Whether you’re on desktop or mobile, if you’re on Facebook and see one of these new 360-degree videos published by media outlets, you can tap, click, or drag the video to change your viewing angle and see the action happening all around you.
But you may still be wondering: just how does this new 360-degree video work? Facebook answered that question with a post on the company’s Code website for software developers. In it, Facebook’s Evgeny Kuzyakov and David Pio explain how they went about creating the new video format for Facebook, the challenges they ran into, and how they overcame them.
“To create a 360 video, either you use a special set of cameras to record all 360 degrees of a scene simultaneously or you have to stitch together angles from, say, four GoPros on a stick.
We were excited to roll out 360 video for News Feed recently. With 360 video, you can choose which angle you want to view the video from. It’s like turning your head to look around a room — you control the perspective.
Under the hood: Building 360 degree video.
It’s an immersive addition to the ways that people can share and connect on Facebook, but it was a launch with an abundance of technical challenges to overcome. From mammoth incoming raw file sizes to warped, stitched-together imagery, 360 video is a generous playground for an engineer looking to solve a broad set of challenges. Here’s how we approached building this experience.
The problem with equirectangular layouts
The first thing we wanted to tackle was a drawback of the traditional layout used for 360 videos, called an equirectangular layout. The problem is that this layout can contain redundant information at either end. Think of it in terms of a map of the globe. Antarctica is really a circular landmass, not a drawn-out linear one. How you display the map affects how much extra Antarctica there is in the image.
We found our solution to this problem by remapping equirectangular projection layouts to cube maps.
Cube map solution
Cube map projection is a combination of six faces of the cube. Cube maps have been used in computer graphics for a long time, mostly to create skyboxes (six-sided cubes that are drawn behind all graphics) and reflections. There are a few benefits of using cube maps for videos:
- Cube maps don’t have geometry distortion within the faces. So each face looks exactly as if you were looking at the object head-on with a perspective camera, which warps or transforms an object and its surrounding area. This is important because video codecs assume motion vectors as straight lines. And that’s why it encodes better than with bended motions in equirectangular.
- Cube maps’ pixels are well-distributed — each face is equally important. There are no poles as in equirectangular projection, which contains redundant information.
- Cube maps are easier to project. Each face is mapped only on the corresponding face of the cube.
In order to implement our transformation from equirectangular layout to cube map, we created a custom video filter that uses multiple-point projection on every equirectangular pixel to calculate the appropriate value for every cube map pixel. That’s a lot of calculations. As an example, a 10-minute 360 video has 300 billion pixels that have to be mapped and stretched all over the cube.
- We do this by transforming the top 25 percent of the equirectangular video to one cube face and the bottom 25 percent to another cube face. The middle 50 percent is converted to four cube faces. Later, we realign cube faces and put them in two rows (but the actual order is not important). The cube map output contains the same information as the equirectangular input, but it contains 25 percent fewer pixels per frame, an efficiency that matters when you’re working at Facebook’s scale.
Simply put, to convert videos, for each frame, we:
- Put a sphere inside a cube.
- Wrap an equirectangular image of this frame on the sphere.
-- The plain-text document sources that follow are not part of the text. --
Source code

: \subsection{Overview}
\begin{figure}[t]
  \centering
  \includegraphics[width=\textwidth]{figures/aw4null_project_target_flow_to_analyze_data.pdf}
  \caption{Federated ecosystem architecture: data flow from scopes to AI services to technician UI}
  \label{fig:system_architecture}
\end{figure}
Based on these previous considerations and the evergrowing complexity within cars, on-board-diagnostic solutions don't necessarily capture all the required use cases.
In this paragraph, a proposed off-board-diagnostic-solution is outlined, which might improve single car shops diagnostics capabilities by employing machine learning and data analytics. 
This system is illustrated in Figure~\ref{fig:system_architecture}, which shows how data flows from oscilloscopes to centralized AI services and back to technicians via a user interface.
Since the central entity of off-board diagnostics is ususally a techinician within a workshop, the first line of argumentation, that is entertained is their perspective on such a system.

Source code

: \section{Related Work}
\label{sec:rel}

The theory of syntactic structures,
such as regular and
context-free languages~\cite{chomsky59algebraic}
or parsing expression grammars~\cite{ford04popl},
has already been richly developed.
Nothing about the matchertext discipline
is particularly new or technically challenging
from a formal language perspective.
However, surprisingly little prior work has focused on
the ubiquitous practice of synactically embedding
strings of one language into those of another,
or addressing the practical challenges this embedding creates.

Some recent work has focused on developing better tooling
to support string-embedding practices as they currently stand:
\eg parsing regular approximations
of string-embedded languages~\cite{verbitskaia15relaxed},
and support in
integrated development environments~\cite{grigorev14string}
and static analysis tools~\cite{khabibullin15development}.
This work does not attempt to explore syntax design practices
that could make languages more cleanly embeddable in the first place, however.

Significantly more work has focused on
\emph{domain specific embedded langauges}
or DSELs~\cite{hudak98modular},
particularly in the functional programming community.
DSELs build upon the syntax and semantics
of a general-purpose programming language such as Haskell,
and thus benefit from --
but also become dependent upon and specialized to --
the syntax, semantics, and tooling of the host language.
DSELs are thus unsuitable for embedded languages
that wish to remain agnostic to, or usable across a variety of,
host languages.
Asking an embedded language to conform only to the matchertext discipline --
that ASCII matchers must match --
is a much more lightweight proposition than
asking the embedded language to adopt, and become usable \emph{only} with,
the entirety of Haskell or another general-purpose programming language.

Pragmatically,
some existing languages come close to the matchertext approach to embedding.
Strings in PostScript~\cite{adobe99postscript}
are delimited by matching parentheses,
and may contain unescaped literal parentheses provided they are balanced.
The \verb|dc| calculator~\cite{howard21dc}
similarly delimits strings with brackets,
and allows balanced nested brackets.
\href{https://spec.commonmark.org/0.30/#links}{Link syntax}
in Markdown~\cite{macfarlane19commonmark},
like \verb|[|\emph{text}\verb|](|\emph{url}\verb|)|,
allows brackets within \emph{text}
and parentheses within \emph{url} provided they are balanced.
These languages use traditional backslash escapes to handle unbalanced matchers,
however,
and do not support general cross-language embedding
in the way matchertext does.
- Expand this sphere in every direction until it fills in the cube.
Dealing with bit rate, file size, and encoding
Let’s take a moment to think about how big these files can be. To create a 360 video, either you use a special set of cameras to record all 360 degrees of a scene simultaneously or you have to stitch together angles from, say, four GoPros on a stick. Incoming 360 video files are 4K and higher, at bit rates that can be over 50 Mb per second — that’s 22 GB per hour of footage. And 3D 360 Stereo videos are twice that — 44 GB for an hour of footage. We tried to do a few things when working with file size: We wanted to decrease the bit rate and save storage, but we wanted to do it quickly so people wouldn’t have to wait for the video, and we didn’t want to compromise the video quality or resolution.
Part of this work was accomplished in the custom video filter we applied; we also attacked it during the encoding process. Videos are sent to us in every format imaginable. Chopping a video up, processing it on multiple machines, and stitching it back together without any glitches or loss of audiovisual synchronization is tricky. This is conceptually simple but difficult in practice. In order to process large 360 videos in a reasonable length of time, we use distributed encoding to split the encoding process across many machines.
We use a dedicated tier of machines for this work and are lucky to be able to leverage Facebook’s extensible infrastructure to distribute the workload. We created a custom video filter to process the 360 videos because a typical video-processing job is very different from this workload. These processing jobs have a long duration and are CPU and memory intensive, but they aren’t very I/O intensive, so we optimized our task-loading and hardware for this work.